An event, supported by the Holocaust Centre North at the University of Huddersfield, was held last weekend to recognise and celebrate the Jewish community in West Yorkshire.

Progressive Jewish communities at Sinai Synagogue Leeds, The Bradford Synagogue, York Liberal Jewish Community and Holocaust Centre North presented the ‘Beit Yorkshire’ weekend.

With the rise of anti-semitism in the UK since the events of October 7, this planned weekend of activities was a hugely welcomed and timely celebration of Jewish communities in West Yorkshire, and of the importance of interfaith work at the heart of community building.

Around 180 attendees of all ages from across the Jewish communities in West Yorkshire and representatives from all faiths attended the weekend activities, which took place in three different venues.

The weekend started with a Friday night service and Shavura at Sinai Synagogue in the presence of Rabbi Dr Elishava Salamo, the newly-appointed spiritual leader of York’s Jewish community, Cantor Rachel Weston and representatives from Leeds Jewish Representative Council. Leading Northern dignitaries including the Mayor of West Yorkshire Tracy Brabin were also present.

The highlight of the weekend was a Shabbat Service and Kiddush (blessings and reception) on Saturday morning, led by chief executive officer of Liberal Judaism Rabbi Charley Baginsky. It was the first Shabbat service in Huddersfield for over 60 years.

Rabbi Charley Baginsky highlighted that there is rawness, distress and sense of vulnerability in her community.

Rabbi Baginsky also stressed that while this moment is about being able to hold the suffering and fear of those who look to you, it is important to name and recognise the suffering and tragedy of others, as doing so doesn’t diminish our own.

Rabbi Elisheva Salamo (left) and Laurence Saffer

This service was followed by a tour of Holocaust North Centre. Holocaust Centre North’s director Dr Alessandro Bucci and head of learning Hannah Randall spoke about the centre’s work across collections and archive, learning and public engagement, art commissioning and community support.

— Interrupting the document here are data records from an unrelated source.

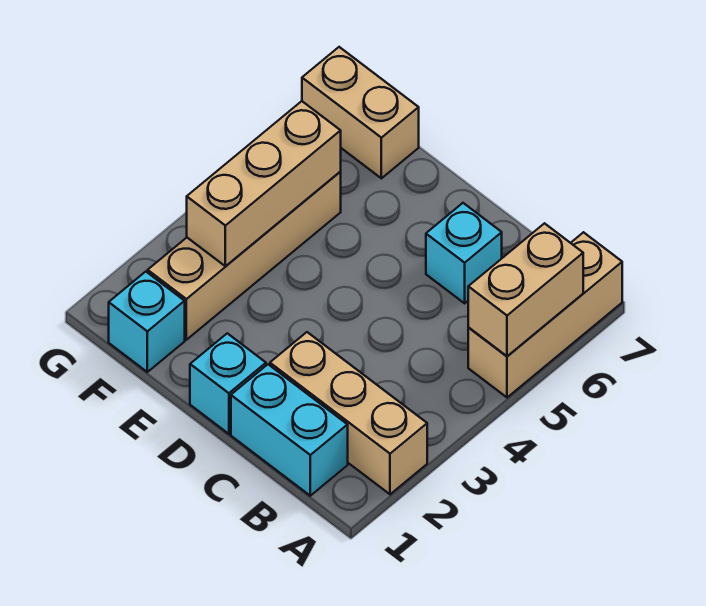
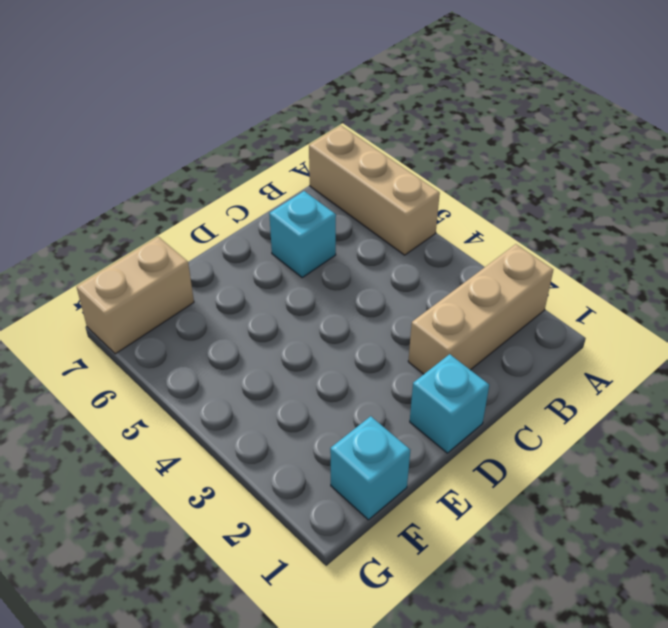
none -> cyan 1x2 brick [231,364,348,496]
none -> tan 1x4 brick [148,172,341,340]

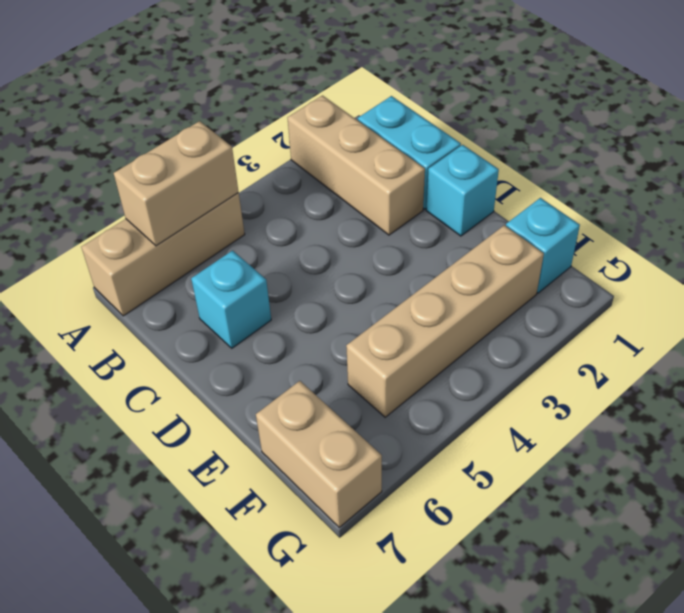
none -> tan 1x3 brick [187,101,341,266]

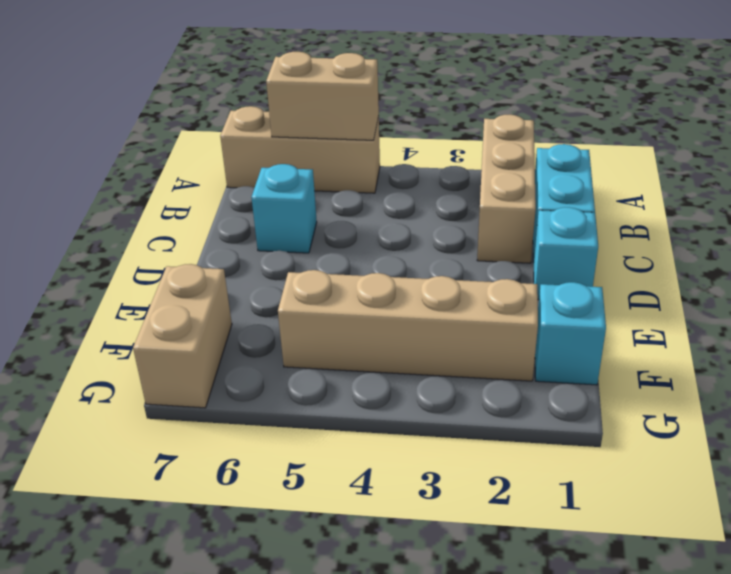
none -> tan 1x3 brick [187,101,341,266]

The weekend ended with a Saturday evening Klezmer concert – Klezmer by Freylach – on Saturday evening at Bradford Synagogue.

Laurence Saffer, representing the organisers, said: “This was a wonderful and unique opportunity for many of the region’s communities to come together and enabled those who have chosen to live outside the Jewish communities to reconnect and meet like-minded people.

“At a time when the Jewish community is feeling particularly vulnerable, it was even more special and poignant to all come together for prayer, music, education, great food and company.”

Dr Bucci added: “For nearly five years, the Holocaust Centre North in Huddersfield has been a pillar of remembrance and education.

“Through our dedicated efforts in archives, education, artistic research and survivor support, we highlight the severe consequences of all extremist regimes by preserving and sharing the stories of Holocaust survivors who identify as both Jewish and Northern.

“’Beit Yorkshire’ offered an unparalleled opportunity for the wider community to engage with us at a time when coming together to support one and other feels more vital than ever before.

“This collaboration between the region’s Jewish communities and Holocaust Centre North was a testament to our shared commitment to the Jewish community in Yorkshire and a truly wonderful event of which there will be more.”

In Yorkshire, around 12,000 individuals identify as Jewish. The recent census highlighted the presence of Jewish people not only in areas with established synagogues but also in Kirklees, Calderdale and Wakefield, where no synagogues currently exist.